What is asked -
a: Translate this sentence from the Paul Horwich article into French: "He is opposed to appealing to reference and truth to explicate meaning, and so has defended a naturalistic use theory of meaning in his book Meaning."
b: Name every institution at which, according to the Paul Horwich article, he has previously taught.
c: Update the Paul Horwich article from "In Truth (1990), Horwich" to "University Press, 1982)" by putting "Paul Horwich" in place of "Horwich", and give that revised passage.

Paul Horwich

Paul Horwich (born 1947) is a British analytic philosopher at New York University, noted for his contributions to philosophy of science, philosophy of physics, the philosophy of language (especially truth, and meaning) and the interpretation of Wittgenstein's later philosophy.

Education and career

Horwich earned his PhD from Cornell University, where his thesis advisor was Richard Boyd (title of the doctoral thesis: The Metric and Topology of Time). He has previously taught at MIT, University College London, and CUNY Graduate Center.[1]

Philosophical work

In Truth (1990), Horwich presented a detailed defence of the minimalistic variant of the deflationary theory of truth. He is opposed to appealing to reference and truth to explicate meaning, and so has defended a naturalistic use theory of meaning in his book Meaning. Other concepts he has advanced are a probabilistic account of scientific methodology and a unified explanation of temporally asymmetric phenomena.[2]

In the context of philosophical speculations about time travel, Horwich coined the term autofanticide for a variant of the grandfather paradox, in which a person goes back in time and deliberately or inadvertently kills his or her infant self.[3]

Books

  • Probability and Evidence (Cambridge University Press, 1982)

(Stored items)
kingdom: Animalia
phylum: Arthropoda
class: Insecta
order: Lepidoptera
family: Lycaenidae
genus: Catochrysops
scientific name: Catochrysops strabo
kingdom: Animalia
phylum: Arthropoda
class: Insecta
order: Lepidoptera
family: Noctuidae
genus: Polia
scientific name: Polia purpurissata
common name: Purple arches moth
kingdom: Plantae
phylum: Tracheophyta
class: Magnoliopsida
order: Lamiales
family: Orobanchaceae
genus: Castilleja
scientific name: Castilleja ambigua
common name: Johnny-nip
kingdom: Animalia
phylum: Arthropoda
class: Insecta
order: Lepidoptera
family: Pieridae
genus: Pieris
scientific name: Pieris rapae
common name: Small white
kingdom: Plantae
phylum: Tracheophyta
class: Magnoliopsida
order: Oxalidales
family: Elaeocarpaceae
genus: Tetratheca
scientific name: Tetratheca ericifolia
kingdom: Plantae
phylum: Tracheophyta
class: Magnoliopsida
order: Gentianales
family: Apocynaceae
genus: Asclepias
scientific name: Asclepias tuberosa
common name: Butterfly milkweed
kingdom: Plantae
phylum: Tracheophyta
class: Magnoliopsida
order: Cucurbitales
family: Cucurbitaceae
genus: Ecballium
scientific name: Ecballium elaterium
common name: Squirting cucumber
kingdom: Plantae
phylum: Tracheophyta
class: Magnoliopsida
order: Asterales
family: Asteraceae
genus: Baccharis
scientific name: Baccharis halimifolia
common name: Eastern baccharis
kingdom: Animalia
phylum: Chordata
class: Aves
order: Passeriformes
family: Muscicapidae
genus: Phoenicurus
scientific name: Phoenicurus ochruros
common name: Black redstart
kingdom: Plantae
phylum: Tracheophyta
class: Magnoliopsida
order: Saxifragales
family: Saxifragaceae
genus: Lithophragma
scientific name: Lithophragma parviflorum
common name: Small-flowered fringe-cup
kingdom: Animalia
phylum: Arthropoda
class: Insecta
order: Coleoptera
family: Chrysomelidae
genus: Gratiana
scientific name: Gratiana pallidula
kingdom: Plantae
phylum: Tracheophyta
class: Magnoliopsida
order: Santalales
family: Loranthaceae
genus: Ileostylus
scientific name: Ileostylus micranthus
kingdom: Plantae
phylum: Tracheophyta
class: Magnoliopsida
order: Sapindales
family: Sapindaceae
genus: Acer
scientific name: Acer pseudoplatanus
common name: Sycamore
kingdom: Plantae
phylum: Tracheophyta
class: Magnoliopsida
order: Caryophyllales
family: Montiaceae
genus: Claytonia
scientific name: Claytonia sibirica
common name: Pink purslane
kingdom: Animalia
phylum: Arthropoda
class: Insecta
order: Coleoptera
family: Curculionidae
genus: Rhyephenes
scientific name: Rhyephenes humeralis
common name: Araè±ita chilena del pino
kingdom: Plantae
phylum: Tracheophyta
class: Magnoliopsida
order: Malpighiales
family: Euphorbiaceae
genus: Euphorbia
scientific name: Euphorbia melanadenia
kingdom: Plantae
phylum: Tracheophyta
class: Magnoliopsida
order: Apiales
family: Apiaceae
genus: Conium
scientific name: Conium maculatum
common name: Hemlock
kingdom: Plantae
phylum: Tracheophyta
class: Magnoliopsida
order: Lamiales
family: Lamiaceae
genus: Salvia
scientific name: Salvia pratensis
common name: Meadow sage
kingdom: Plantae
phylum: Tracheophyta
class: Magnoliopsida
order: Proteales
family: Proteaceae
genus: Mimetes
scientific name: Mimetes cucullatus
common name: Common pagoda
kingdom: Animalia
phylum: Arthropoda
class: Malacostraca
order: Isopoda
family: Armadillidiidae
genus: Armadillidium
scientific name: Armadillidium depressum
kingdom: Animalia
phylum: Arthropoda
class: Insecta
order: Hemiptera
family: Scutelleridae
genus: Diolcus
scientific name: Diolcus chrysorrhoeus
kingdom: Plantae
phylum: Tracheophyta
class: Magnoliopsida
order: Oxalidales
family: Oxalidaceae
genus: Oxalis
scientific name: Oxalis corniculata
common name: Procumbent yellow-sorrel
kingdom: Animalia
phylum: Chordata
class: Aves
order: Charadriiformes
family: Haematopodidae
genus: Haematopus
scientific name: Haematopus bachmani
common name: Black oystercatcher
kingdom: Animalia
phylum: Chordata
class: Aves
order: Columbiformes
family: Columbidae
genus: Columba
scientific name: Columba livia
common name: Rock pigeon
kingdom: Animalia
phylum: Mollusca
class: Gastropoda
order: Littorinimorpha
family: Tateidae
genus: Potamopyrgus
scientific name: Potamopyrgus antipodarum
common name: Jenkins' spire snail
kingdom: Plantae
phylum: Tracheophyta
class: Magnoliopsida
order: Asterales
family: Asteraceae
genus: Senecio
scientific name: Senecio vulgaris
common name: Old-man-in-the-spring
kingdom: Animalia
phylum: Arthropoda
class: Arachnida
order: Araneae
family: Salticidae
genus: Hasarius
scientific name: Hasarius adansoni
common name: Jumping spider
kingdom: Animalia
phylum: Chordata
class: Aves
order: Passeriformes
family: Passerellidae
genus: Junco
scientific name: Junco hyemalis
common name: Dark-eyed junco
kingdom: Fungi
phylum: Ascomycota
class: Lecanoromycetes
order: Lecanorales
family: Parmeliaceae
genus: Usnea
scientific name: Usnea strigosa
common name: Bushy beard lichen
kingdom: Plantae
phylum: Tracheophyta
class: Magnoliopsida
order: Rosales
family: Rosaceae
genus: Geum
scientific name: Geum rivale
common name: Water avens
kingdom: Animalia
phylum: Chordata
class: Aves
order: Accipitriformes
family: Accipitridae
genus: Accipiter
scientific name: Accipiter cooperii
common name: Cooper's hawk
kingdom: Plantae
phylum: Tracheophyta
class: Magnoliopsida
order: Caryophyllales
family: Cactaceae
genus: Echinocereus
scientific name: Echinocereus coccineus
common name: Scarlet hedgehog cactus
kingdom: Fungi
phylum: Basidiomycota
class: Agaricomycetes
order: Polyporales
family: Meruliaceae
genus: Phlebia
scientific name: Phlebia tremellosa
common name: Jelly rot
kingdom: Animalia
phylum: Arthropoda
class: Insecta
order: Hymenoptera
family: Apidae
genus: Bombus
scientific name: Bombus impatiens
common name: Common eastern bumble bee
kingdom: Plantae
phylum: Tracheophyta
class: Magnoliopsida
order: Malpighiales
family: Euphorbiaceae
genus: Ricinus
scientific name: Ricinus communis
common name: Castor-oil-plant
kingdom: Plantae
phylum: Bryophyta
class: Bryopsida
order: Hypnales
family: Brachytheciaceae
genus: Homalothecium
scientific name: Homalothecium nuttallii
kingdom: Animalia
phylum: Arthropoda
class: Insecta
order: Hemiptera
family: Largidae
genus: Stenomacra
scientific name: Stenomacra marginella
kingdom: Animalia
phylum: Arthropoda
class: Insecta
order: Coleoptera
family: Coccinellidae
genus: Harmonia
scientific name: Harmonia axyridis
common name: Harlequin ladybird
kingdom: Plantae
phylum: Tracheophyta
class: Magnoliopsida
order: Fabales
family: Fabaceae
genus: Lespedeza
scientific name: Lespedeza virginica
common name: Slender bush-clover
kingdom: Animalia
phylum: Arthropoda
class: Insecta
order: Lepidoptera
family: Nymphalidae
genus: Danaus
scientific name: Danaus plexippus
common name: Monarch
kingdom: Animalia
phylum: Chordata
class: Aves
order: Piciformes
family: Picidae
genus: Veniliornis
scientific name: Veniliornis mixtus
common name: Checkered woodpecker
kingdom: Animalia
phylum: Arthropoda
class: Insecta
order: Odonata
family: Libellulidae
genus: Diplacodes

Answers -
a: Il s'oppose au recours à la référence et à la vérité pour expliciter la signification, et a donc défendu une théorie naturaliste de la signification fondée sur l'usage dans son livre Meaning.

b:
- MIT
- University College London
- CUNY Graduate Center

c:
In Truth (1990), Paul Horwich presented a detailed defence of the minimalistic variant of the deflationary theory of truth. He is opposed to appealing to reference and truth to explicate meaning, and so has defended a naturalistic use theory of meaning in his book Meaning. Other concepts he has advanced are a probabilistic account of scientific methodology and a unified explanation of temporally asymmetric phenomena.[2]

In the context of philosophical speculations about time travel, Paul Horwich coined the term autofanticide for a variant of the grandfather paradox, in which a person goes back in time and deliberately or inadvertently kills his or her infant self.[3]

Books

  • Probability and Evidence (Cambridge University Press, 1982)